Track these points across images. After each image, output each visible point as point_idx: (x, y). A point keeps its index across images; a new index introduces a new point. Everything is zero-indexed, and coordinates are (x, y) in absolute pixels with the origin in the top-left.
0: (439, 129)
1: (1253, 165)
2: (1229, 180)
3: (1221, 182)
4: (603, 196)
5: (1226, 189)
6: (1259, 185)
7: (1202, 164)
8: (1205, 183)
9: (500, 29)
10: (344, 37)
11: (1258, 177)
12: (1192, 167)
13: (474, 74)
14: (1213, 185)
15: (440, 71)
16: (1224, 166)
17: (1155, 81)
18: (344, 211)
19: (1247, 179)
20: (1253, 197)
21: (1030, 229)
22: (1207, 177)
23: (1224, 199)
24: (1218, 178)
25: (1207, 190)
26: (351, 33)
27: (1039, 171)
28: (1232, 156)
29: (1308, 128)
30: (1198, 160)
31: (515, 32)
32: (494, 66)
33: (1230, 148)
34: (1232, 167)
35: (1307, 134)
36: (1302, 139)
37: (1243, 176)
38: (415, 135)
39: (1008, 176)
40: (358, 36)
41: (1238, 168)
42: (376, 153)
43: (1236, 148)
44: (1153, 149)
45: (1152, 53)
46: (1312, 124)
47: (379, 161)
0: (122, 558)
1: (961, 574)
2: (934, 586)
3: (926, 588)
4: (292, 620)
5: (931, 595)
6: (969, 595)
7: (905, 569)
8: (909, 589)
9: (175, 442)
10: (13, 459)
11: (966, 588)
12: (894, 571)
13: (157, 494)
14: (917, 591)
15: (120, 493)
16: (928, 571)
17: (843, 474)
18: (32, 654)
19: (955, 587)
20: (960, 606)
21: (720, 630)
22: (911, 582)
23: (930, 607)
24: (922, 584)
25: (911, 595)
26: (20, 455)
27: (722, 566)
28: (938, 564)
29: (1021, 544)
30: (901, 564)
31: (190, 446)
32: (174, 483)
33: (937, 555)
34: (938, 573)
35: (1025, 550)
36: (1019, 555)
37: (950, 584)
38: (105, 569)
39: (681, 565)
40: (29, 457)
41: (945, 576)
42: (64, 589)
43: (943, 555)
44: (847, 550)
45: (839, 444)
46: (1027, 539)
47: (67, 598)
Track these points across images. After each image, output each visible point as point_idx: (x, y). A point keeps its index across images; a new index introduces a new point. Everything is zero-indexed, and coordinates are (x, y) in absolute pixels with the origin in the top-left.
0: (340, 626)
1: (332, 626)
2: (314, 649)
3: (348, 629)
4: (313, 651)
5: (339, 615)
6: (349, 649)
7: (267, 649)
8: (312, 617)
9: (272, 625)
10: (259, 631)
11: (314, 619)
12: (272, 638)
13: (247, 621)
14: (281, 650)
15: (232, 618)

* Directions *
Starting at the line that has "12: (1192, 167)" in the records above, restate word for word every line until the one that has "46: (1312, 124)", and include that one as well.

* Solution below *
12: (1192, 167)
13: (474, 74)
14: (1213, 185)
15: (440, 71)
16: (1224, 166)
17: (1155, 81)
18: (344, 211)
19: (1247, 179)
20: (1253, 197)
21: (1030, 229)
22: (1207, 177)
23: (1224, 199)
24: (1218, 178)
25: (1207, 190)
26: (351, 33)
27: (1039, 171)
28: (1232, 156)
29: (1308, 128)
30: (1198, 160)
31: (515, 32)
32: (494, 66)
33: (1230, 148)
34: (1232, 167)
35: (1307, 134)
36: (1302, 139)
37: (1243, 176)
38: (415, 135)
39: (1008, 176)
40: (358, 36)
41: (1238, 168)
42: (376, 153)
43: (1236, 148)
44: (1153, 149)
45: (1152, 53)
46: (1312, 124)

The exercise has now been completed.